- [WORK TO COMPLETE]: Output the line containing "319 175 13.38", then every remaining line of the entries below, exactly as written and with no other text.

- [SOURCE DATA]:
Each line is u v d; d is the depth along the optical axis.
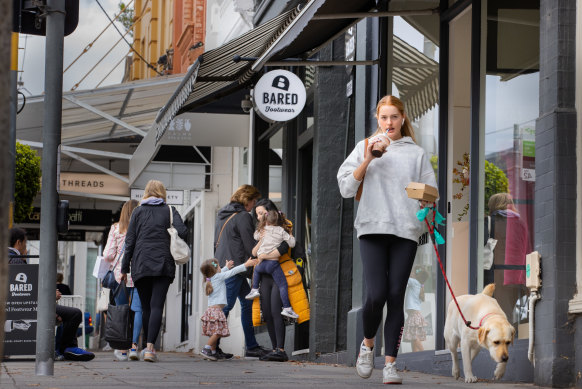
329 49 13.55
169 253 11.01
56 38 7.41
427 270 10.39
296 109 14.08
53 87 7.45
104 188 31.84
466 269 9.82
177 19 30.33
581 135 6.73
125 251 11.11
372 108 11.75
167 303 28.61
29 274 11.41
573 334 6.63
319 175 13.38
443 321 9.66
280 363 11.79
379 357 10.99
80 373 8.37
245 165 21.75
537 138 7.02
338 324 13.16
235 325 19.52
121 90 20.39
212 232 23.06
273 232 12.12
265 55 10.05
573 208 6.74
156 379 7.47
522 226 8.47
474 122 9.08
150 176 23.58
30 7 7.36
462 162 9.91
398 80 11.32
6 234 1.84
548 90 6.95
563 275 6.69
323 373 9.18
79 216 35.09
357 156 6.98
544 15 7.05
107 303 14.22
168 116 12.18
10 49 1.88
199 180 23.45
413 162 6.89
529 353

- [TASK ANSWER]:
319 175 13.38
443 321 9.66
280 363 11.79
379 357 10.99
80 373 8.37
245 165 21.75
537 138 7.02
338 324 13.16
235 325 19.52
121 90 20.39
212 232 23.06
273 232 12.12
265 55 10.05
573 208 6.74
156 379 7.47
522 226 8.47
474 122 9.08
150 176 23.58
30 7 7.36
462 162 9.91
398 80 11.32
6 234 1.84
548 90 6.95
563 275 6.69
323 373 9.18
79 216 35.09
357 156 6.98
544 15 7.05
107 303 14.22
168 116 12.18
10 49 1.88
199 180 23.45
413 162 6.89
529 353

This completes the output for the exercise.